■ **PROBLEM DETAILS**
Your answer must repeat all of the entries word for word, without any images.

-------------------------

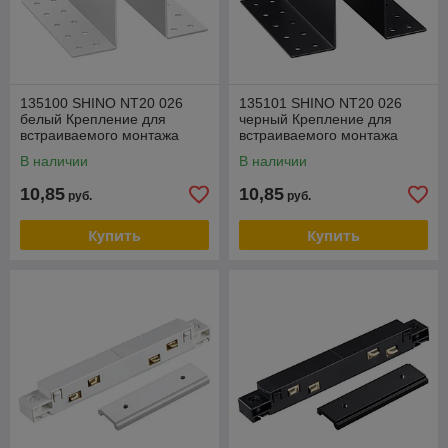
135100 SHINO NT20 026
135101 SHINO NT20 026
белый Крепление для
черный Крепление для
встраиваемого монтажа
встраиваемого монтажа
IP20 FLUM
IP20 FLUM
В наличии
В наличии
10,85
10,85
руб.
руб.
Купить
Купить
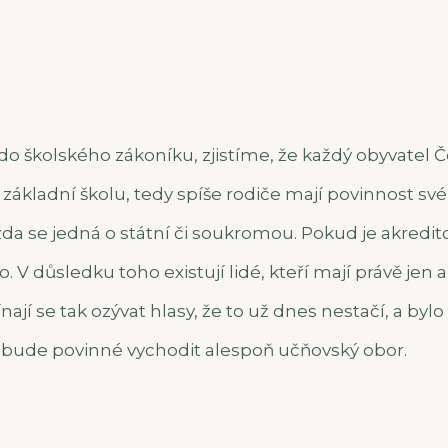
o školského zákoníku, zjistíme, že každý obyvatel 
základní školu, tedy spíše rodiče mají povinnost své
, zda se jedná o státní či soukromou. Pokud je akredit
o. V důsledku toho existují lidé, kteří mají právě je
nají se tak ozývat hlasy, že to už dnes nestačí, a bylo
 že bude povinné vychodit alespoň učňovský obor.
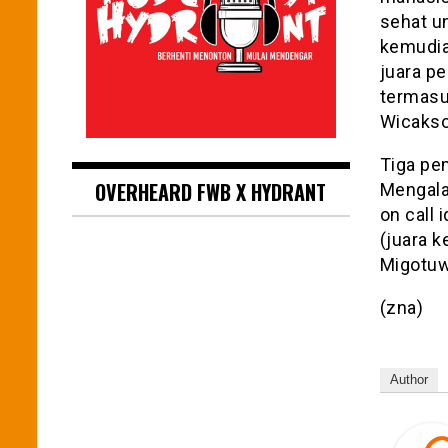
sehat un
kemudia
juara p
termasuk
Wicakso
Tiga pem
OVERHEARD FWB X HYDRANT
Mengala
on call
(juara k
Migotuwi
(zna)
Author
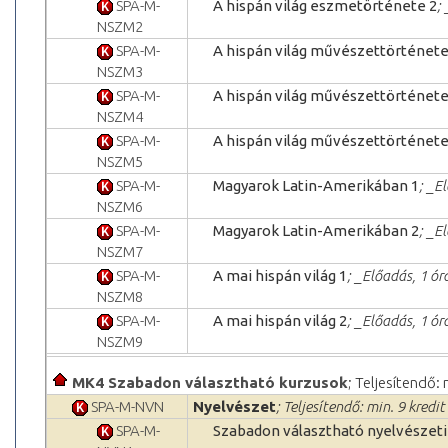
SPA-M-
A hispán világ eszmetörténete 2
;
NSZM2
SPA-M-
A hispán világ művészettörténete
NSZM3
SPA-M-
A hispán világ művészettörténete
NSZM4
SPA-M-
A hispán világ művészettörténete
NSZM5
SPA-M-
Magyarok Latin-Amerikában 1
; _E
NSZM6
SPA-M-
Magyarok Latin-Amerikában 2
; _E
NSZM7
SPA-M-
A mai hispán világ 1
; _Előadás, 1 ór
NSZM8
SPA-M-
A mai hispán világ 2
; _Előadás, 1 ór
NSZM9
MK4 Szabadon választható kurzusok
; Teljesítendő: 
SPA-M-NVN
Nyelvészet
; Teljesítendő: min. 9 kredit
SPA-M-
Szabadon választható nyelvészeti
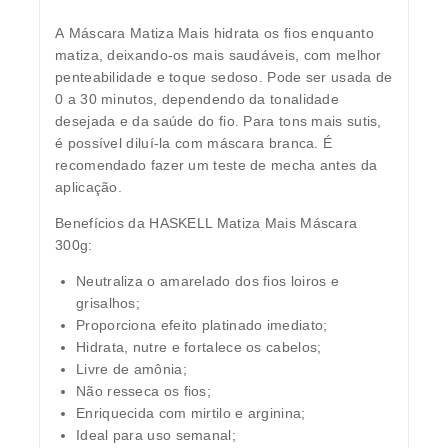
A
Máscara Matiza Mais
hidrata os fios enquanto
matiza, deixando-os mais saudáveis, com melhor
penteabilidade e toque sedoso. Pode ser usada de
0 a 30 minutos, dependendo da tonalidade
desejada e da saúde do fio. Para tons mais sutis,
é possível diluí-la com máscara branca. É
recomendado fazer um
teste de mecha antes da
aplicação
.
Benefícios da HASKELL Matiza Mais Máscara
300g:
Neutraliza o amarelado dos fios loiros e
grisalhos;
Proporciona efeito platinado imediato;
Hidrata, nutre e fortalece os cabelos;
Livre de amônia;
Não resseca os fios;
Enriquecida com mirtilo e arginina;
Ideal para uso semanal;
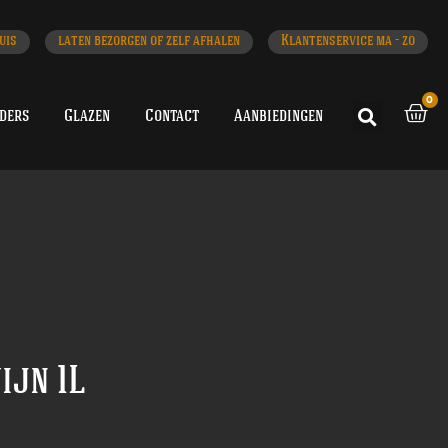
uis
laten bezorgen of zelf afhalen
Klantenservice ma - zo
0
iders
Glazen
Contact
Aanbiedingen
jn 1L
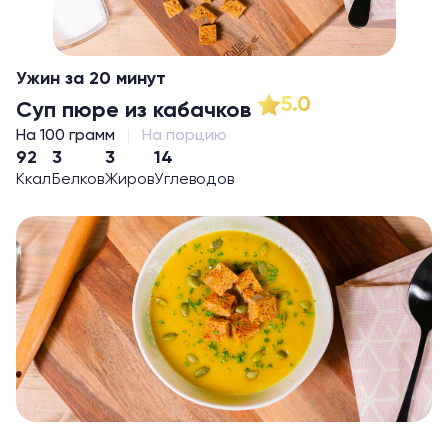
Ужин за 20 минут
5.0
Суп пюре из кабачков
На 100 грамм
На порцию
92
3
3
14
Ккал
Белков
Жиров
Углеводов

-------------------------

■ **TASK OUTPUT**
135100 SHINO NT20 026
135101 SHINO NT20 026
белый Крепление для
черный Крепление для
встраиваемого монтажа
встраиваемого монтажа
IP20 FLUM
IP20 FLUM
В наличии
В наличии
10,85
10,85
руб.
руб.
Купить
Купить
o školského zákoníku, zjistíme, že každý obyvatel 
základní školu, tedy spíše rodiče mají povinnost své
, zda se jedná o státní či soukromou. Pokud je akredit
o. V důsledku toho existují lidé, kteří mají právě je
nají se tak ozývat hlasy, že to už dnes nestačí, a bylo
 že bude povinné vychodit alespoň učňovský obor.
sehat un
kemudia
juara p
termasuk
Wicakso
Tiga pem
OVERHEARD FWB X HYDRANT
Mengala
on call
(juara k
Migotuwi
(zna)
Author
SPA-M-
A hispán világ eszmetörténete 2
;
NSZM2
SPA-M-
A hispán világ művészettörténete
NSZM3
SPA-M-
A hispán világ művészettörténete
NSZM4
SPA-M-
A hispán világ művészettörténete
NSZM5
SPA-M-
Magyarok Latin-Amerikában 1
; _E
NSZM6
SPA-M-
Magyarok Latin-Amerikában 2
; _E
NSZM7
SPA-M-
A mai hispán világ 1
; _Előadás, 1 ór
NSZM8
SPA-M-
A mai hispán világ 2
; _Előadás, 1 ór
NSZM9
MK4 Szabadon választható kurzusok
; Teljesítendő: 
SPA-M-NVN
Nyelvészet
; Teljesítendő: min. 9 kredit
SPA-M-
Szabadon választható nyelvészeti
A
Máscara Matiza Mais
hidrata os fios enquanto
matiza, deixando-os mais saudáveis, com melhor
penteabilidade e toque sedoso. Pode ser usada de
0 a 30 minutos, dependendo da tonalidade
desejada e da saúde do fio. Para tons mais sutis,
é possível diluí-la com máscara branca. É
recomendado fazer um
teste de mecha antes da
aplicação
.
Benefícios da HASKELL Matiza Mais Máscara
300g:
Neutraliza o amarelado dos fios loiros e
grisalhos;
Proporciona efeito platinado imediato;
Hidrata, nutre e fortalece os cabelos;
Livre de amônia;
Não resseca os fios;
Enriquecida com mirtilo e arginina;
Ideal para uso semanal;
uis
laten bezorgen of zelf afhalen
Klantenservice ma - zo
0
iders
Glazen
Contact
Aanbiedingen
jn 1L
Ужин за 20 минут
5.0
Суп пюре из кабачков
На 100 грамм
На порцию
92
3
3
14
Ккал
Белков
Жиров
Углеводов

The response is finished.